Based on the above analysis, the results of this study suggest that the lncRNA AC068234.2–202 is a cis-acting regulator of ITGB3 and the lncRNA AP001033.3–201 is a trans-acting regulator of TBXA2R, contributing to the induction of platelet activation and subsequently to the pathogenesis of CAD. These results provide a foundation for further investigations of lncRNA functions, signaling pathways, and roles in low HDL-C disease.

To conclude, the expression profiles of lncRNAs and mRNAs in low HDL-C disease were determined using a microarray approach, and 381 lncRNAs and 370 mRNAs were identified. An lncRNA–mRNA co-expression network and predicted network were constructed and combined with the results of GO, KEGG pathway, and disease enrichment analyses. Results indicated that the lncRNA AP001033.3–201 is a trans-regulatory element for the protein-coding gene TBXA2R and the lncRNA AC068234.2–202 is a cis-regulatory element for the protein-coding gene ITGB3. Both of these lncRNAs were involved in platelet activation and CAD. Based on these results and microarray data, the results suggest that platelet activation plays an important role in the occurrence and development of low HDL-C disease.

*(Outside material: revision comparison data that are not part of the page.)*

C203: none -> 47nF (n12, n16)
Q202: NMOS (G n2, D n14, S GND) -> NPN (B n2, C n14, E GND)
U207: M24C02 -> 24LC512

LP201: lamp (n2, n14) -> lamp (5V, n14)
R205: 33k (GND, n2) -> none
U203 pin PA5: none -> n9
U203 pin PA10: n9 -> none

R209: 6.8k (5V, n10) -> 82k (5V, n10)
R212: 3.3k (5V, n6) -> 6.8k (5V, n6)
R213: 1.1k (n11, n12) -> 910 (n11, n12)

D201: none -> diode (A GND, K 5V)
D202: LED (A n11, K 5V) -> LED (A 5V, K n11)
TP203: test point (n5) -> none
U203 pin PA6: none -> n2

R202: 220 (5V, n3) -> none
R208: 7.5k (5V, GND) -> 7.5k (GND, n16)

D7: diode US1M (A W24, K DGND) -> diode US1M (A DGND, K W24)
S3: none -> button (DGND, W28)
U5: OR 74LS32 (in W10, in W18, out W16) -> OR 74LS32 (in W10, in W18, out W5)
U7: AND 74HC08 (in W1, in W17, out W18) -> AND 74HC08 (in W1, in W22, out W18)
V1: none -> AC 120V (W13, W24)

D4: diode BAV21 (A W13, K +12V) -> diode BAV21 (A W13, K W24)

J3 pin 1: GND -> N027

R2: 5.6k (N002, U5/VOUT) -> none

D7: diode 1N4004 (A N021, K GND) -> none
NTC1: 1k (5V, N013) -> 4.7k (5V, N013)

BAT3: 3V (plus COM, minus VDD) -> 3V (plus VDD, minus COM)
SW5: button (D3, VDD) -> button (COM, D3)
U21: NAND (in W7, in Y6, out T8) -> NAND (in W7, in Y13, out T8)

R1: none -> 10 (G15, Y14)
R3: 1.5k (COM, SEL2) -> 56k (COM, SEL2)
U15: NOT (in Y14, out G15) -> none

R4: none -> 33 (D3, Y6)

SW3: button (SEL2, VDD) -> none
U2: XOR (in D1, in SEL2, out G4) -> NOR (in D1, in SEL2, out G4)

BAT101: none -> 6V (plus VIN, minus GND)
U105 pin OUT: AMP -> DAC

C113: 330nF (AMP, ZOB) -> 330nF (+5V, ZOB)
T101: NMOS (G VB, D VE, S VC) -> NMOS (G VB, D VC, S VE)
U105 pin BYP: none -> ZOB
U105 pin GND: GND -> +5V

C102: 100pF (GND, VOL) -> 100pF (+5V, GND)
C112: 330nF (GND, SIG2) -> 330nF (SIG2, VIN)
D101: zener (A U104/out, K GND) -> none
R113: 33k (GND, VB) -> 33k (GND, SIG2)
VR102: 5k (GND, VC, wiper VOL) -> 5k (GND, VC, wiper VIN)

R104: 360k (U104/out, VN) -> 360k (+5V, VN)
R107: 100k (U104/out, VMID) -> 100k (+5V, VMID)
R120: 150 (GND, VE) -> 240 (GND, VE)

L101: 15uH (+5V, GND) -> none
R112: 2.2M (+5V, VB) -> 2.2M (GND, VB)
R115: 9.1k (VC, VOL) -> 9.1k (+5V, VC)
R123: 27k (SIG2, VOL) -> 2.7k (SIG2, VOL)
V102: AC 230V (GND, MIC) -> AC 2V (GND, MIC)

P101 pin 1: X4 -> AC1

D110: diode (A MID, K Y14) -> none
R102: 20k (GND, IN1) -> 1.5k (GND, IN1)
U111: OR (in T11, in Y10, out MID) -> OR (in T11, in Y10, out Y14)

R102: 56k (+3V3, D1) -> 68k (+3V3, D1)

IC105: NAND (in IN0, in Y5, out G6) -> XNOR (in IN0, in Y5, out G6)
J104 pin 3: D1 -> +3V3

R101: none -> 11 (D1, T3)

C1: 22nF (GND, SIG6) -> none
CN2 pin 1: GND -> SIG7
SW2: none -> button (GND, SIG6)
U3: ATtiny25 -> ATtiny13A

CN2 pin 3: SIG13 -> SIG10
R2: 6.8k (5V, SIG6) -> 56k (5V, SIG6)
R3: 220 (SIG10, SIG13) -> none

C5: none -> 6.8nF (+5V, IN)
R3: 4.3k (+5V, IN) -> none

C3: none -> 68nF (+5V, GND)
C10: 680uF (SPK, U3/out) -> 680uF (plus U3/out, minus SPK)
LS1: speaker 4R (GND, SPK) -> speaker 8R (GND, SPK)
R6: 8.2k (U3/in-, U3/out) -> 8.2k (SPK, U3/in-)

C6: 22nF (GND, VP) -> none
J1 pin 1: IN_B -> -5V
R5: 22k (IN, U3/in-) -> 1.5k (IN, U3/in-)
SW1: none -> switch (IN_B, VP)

Moreover, Zhong et al. reported that both high and low HDL-C levels (ranging from 22 mg/dL to 97 mg/dL) were associated with an increased risk of mortality from CAD [38]. The lncRNAs identified in this study provide insights into the potential molecular mechanisms underlying the effects of low HDL-C levels. However, further research is needed to confirm the functions of the candidate differentially expressed lncRNAs and their potential regulatory relationships in low HDL-C disease.

Study strengths and limitations

A large number of differentially expressed lncRNAs and mRNAs in low HDL-C disease were successfully screened in a Kazak population and potential target genes were predicted by microarray and bioinformatic analyses. However, the study had certain limitations. First, it was based on the results of bioinformatics analyses, and further biological experiments, such as qPCR on an independent cohort, are needed to verify the findings. Second, the cross-sectional study design could not reveal whether changes in lncRNA and mRNA expression were primary or secondary changes in the disease. Finally, it is important to acknowledge that the small study cohort might contribute to a reduced statistical power, to some extent.

Conclusions

In this study, lncRNA and mRNA expression profiles in low HDL-C disease were screened in a Kazak population, and a large number of lncRNAs and mRNAs were found to be differentially expressed. GO, KEGG pathway, and disease analyses suggested that the lncRNAs AC068234.2–202 and AP001033.3–201 may regulate the genes ITGB3 and TBXA2R, respectively. These loci are involved in platelet activation and the pathogenesis of CAD. This microarray analysis clarified the expression patterns of lncRNAs in low HDL-C disease and laid the foundation for future functional and mechanistic studies of lncRNAs associated with low HDL-C disease.

Furthermore, key candidate genes associated with low HDL-C disease were identified, providing insights into the underlying genetic basis as well as a basis for follow-up research, including functional analyses of lncRNAs and studies of the roles of signaling pathways in the HDL-C disease in the Kazakh population in Xinjiang. In addition, the results of this study improve our understanding of the etiology of both low HDL-C and CAD as well as the relationship between the diseases.